- [Instructions for the task] Using the data below, work out how many lines contain "CrtYd", and report only that number.

Top of Exercise input

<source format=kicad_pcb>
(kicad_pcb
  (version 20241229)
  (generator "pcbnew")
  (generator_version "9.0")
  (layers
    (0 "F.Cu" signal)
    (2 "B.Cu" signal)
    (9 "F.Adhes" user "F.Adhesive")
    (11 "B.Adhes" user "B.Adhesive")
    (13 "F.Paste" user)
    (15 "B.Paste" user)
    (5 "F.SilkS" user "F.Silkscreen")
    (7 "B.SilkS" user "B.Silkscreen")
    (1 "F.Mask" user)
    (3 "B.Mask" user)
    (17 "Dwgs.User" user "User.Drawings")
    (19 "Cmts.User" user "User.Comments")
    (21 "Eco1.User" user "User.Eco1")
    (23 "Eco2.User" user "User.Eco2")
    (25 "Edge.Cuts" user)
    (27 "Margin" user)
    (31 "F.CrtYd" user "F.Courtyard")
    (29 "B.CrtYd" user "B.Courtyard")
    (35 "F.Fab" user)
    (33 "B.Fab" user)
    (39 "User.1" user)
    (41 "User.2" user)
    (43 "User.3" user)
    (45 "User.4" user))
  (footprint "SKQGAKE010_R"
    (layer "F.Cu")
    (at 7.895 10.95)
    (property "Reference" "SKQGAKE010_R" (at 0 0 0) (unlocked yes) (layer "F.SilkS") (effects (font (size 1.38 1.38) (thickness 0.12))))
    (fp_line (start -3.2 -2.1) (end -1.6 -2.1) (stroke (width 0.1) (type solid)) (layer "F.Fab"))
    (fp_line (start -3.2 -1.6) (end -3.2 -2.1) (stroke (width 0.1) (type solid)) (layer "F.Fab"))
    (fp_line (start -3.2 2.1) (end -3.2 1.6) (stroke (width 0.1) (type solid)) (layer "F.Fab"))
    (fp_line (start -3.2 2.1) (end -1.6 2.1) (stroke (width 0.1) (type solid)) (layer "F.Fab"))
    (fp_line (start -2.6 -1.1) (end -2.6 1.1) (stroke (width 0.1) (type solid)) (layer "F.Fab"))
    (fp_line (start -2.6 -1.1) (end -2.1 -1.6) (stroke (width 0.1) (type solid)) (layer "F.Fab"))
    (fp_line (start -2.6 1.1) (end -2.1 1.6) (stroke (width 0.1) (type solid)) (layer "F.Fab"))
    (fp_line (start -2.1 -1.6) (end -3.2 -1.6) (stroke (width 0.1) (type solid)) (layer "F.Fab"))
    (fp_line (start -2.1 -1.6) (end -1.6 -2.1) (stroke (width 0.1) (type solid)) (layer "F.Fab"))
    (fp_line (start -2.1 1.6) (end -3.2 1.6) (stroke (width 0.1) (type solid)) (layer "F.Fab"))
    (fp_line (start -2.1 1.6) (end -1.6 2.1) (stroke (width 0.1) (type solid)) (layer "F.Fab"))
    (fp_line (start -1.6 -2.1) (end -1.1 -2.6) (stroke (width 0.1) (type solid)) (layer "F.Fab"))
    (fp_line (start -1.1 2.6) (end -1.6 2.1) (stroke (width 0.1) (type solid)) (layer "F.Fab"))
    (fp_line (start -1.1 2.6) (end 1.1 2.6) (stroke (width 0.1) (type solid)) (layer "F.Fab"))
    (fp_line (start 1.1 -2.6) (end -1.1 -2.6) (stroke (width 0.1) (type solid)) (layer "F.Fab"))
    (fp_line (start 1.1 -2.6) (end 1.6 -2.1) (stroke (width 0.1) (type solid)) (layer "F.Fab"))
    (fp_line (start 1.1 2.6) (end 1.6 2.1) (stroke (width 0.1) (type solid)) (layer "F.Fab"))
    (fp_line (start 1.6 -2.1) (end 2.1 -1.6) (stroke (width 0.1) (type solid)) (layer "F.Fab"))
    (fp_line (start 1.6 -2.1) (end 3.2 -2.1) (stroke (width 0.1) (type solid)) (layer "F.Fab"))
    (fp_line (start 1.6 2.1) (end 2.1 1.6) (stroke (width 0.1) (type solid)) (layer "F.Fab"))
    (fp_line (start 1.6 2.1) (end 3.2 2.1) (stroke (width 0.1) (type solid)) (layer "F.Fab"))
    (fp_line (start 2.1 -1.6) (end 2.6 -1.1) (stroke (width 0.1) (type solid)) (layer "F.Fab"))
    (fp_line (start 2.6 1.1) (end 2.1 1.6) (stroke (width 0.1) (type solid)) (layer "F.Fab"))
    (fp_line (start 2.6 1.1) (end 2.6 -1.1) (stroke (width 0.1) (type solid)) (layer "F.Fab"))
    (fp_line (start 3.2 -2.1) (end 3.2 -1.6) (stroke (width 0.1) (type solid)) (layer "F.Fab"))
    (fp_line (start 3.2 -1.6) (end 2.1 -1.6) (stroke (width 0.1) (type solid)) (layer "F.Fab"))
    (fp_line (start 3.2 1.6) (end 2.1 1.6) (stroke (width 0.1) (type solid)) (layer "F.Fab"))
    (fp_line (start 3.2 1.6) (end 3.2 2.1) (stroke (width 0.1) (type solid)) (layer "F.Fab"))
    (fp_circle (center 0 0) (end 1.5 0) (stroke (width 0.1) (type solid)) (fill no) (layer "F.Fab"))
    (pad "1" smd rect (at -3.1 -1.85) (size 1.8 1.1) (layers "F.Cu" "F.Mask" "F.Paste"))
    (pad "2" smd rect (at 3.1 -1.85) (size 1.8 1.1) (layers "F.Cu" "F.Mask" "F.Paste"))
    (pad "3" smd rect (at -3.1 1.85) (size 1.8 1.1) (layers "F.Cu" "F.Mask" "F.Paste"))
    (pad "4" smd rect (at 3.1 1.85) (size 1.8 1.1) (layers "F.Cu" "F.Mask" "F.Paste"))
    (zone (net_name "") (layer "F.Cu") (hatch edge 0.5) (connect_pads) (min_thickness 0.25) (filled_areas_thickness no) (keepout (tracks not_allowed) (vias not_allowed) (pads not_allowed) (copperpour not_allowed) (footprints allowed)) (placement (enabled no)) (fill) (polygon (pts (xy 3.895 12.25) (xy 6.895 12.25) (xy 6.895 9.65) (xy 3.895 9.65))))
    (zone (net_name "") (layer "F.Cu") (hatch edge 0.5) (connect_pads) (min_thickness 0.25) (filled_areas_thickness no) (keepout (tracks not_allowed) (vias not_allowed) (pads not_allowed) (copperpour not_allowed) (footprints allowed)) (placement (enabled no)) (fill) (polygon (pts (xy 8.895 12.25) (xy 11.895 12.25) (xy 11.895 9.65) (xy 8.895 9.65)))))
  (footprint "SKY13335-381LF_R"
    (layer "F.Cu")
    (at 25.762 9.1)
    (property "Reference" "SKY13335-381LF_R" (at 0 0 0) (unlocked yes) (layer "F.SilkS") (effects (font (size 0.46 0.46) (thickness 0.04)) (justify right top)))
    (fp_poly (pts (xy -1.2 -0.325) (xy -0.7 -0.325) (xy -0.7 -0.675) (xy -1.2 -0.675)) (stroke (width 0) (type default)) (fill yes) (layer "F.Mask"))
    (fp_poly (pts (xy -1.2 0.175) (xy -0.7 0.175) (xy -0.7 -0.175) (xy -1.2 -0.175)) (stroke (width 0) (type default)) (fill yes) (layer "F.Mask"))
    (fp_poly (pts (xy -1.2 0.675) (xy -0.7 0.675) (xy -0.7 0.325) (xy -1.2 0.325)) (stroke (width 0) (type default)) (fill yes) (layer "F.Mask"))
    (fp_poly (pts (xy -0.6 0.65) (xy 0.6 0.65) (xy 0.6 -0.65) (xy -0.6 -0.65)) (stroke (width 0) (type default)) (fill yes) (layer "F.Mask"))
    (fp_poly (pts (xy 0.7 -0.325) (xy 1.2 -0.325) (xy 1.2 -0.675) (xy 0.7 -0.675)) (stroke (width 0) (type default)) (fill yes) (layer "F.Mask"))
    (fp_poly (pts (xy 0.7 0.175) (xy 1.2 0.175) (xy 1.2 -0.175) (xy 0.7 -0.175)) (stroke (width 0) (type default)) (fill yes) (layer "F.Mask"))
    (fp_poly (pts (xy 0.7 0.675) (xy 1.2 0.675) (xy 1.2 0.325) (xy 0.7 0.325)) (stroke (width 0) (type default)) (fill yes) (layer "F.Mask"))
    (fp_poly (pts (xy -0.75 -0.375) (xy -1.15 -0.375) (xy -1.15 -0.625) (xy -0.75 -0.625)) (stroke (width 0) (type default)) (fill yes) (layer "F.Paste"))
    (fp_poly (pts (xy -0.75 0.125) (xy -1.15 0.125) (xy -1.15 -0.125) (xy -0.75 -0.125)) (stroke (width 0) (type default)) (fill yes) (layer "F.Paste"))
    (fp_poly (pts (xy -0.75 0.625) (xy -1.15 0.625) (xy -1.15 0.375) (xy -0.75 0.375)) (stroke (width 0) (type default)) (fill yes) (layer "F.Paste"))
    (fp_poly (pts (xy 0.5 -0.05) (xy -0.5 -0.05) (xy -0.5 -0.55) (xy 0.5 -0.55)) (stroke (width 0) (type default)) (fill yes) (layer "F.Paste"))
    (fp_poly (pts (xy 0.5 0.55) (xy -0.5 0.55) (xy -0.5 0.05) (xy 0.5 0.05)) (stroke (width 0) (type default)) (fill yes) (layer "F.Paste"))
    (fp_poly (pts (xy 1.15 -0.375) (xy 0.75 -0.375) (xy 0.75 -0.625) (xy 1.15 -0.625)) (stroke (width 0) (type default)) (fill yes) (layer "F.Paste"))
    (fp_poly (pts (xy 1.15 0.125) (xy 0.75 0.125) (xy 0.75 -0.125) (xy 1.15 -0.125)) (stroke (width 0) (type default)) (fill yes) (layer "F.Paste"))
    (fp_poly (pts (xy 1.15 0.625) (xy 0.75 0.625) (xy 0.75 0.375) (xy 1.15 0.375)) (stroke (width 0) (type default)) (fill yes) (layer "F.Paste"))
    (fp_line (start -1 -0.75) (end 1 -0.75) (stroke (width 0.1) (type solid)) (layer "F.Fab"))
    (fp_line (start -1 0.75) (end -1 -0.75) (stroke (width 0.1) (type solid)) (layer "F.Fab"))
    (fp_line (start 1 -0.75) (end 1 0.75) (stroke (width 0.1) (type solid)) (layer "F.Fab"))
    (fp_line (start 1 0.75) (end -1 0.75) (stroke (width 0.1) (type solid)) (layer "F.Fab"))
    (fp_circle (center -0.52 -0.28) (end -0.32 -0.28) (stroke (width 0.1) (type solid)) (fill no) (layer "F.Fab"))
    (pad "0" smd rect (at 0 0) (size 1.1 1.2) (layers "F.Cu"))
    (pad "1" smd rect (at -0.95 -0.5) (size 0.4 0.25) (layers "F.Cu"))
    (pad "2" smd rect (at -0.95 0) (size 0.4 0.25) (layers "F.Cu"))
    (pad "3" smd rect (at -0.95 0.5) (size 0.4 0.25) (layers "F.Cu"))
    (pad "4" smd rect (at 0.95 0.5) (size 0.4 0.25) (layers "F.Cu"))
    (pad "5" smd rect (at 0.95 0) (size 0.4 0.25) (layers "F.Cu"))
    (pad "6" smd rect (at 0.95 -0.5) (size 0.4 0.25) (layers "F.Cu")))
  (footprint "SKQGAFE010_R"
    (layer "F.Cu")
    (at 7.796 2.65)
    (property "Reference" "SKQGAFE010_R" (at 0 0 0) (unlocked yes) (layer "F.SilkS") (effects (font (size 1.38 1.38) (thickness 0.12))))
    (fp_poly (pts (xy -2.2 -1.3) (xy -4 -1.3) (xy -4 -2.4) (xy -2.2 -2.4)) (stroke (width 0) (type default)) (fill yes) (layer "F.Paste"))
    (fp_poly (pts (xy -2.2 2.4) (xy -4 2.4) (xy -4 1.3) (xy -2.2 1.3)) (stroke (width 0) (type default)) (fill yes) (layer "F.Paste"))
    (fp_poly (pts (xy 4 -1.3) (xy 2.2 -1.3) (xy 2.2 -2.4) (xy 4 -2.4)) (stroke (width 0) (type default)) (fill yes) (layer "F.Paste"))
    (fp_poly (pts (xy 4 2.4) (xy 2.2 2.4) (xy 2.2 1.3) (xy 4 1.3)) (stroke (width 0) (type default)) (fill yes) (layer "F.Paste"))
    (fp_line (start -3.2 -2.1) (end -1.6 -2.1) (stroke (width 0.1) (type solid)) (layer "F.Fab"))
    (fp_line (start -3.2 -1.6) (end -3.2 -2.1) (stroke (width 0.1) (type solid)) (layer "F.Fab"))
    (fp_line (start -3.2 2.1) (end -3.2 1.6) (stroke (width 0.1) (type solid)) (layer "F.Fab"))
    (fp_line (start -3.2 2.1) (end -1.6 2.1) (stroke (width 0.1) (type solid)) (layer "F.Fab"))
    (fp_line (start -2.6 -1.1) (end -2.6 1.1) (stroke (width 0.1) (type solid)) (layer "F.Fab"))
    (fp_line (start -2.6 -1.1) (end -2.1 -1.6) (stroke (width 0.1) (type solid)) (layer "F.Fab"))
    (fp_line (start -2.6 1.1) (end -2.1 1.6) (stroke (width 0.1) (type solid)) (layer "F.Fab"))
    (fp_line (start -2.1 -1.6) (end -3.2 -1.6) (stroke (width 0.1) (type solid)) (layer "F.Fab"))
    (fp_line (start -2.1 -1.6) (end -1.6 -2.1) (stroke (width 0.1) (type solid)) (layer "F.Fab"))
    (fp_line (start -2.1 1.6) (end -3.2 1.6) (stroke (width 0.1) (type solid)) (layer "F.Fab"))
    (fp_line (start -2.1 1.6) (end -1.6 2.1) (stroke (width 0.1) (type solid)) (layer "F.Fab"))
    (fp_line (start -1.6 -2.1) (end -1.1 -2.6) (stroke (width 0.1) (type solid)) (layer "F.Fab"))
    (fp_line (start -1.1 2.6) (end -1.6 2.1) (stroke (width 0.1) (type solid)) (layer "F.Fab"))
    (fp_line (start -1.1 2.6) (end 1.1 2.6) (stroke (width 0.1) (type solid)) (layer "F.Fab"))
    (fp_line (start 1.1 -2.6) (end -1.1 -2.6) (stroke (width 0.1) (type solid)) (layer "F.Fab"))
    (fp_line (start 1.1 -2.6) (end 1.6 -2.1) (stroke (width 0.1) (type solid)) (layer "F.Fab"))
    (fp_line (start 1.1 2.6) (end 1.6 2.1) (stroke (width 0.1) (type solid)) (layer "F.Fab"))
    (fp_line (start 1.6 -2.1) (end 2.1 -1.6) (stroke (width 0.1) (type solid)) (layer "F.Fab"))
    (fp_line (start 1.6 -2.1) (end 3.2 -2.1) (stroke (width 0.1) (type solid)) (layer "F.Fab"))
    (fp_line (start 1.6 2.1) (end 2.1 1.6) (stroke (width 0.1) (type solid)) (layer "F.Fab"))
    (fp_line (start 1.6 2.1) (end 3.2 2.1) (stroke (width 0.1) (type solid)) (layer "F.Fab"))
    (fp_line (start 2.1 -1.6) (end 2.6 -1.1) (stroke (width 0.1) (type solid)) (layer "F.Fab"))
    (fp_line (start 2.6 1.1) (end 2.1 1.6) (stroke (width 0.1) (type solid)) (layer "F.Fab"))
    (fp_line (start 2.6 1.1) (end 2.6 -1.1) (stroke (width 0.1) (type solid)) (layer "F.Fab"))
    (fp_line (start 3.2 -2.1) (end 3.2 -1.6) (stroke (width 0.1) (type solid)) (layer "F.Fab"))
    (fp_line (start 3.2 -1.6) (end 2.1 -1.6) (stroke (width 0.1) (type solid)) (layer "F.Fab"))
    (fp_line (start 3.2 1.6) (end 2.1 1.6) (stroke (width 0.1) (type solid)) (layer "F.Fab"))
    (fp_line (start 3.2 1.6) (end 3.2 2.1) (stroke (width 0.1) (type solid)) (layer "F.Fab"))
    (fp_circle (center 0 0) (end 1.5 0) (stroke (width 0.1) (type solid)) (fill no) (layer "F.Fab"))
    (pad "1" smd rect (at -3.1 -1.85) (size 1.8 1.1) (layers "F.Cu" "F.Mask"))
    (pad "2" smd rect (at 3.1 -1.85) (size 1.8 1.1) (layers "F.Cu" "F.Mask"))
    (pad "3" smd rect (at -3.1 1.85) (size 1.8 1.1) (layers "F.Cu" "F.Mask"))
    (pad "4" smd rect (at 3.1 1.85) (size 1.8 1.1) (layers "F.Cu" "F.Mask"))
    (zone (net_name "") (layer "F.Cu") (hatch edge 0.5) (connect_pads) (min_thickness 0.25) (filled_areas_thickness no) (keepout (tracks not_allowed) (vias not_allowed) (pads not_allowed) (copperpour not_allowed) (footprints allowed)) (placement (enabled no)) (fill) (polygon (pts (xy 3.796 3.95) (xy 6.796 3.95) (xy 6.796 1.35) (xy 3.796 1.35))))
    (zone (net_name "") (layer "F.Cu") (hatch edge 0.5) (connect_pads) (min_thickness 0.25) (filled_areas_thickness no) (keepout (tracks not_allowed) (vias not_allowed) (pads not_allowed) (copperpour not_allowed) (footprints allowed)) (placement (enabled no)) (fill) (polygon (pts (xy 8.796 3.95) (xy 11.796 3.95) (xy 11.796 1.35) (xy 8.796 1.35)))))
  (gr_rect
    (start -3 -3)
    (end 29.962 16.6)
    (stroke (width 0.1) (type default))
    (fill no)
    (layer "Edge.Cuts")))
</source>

Bottom of Exercise input

- [Problem solution] 2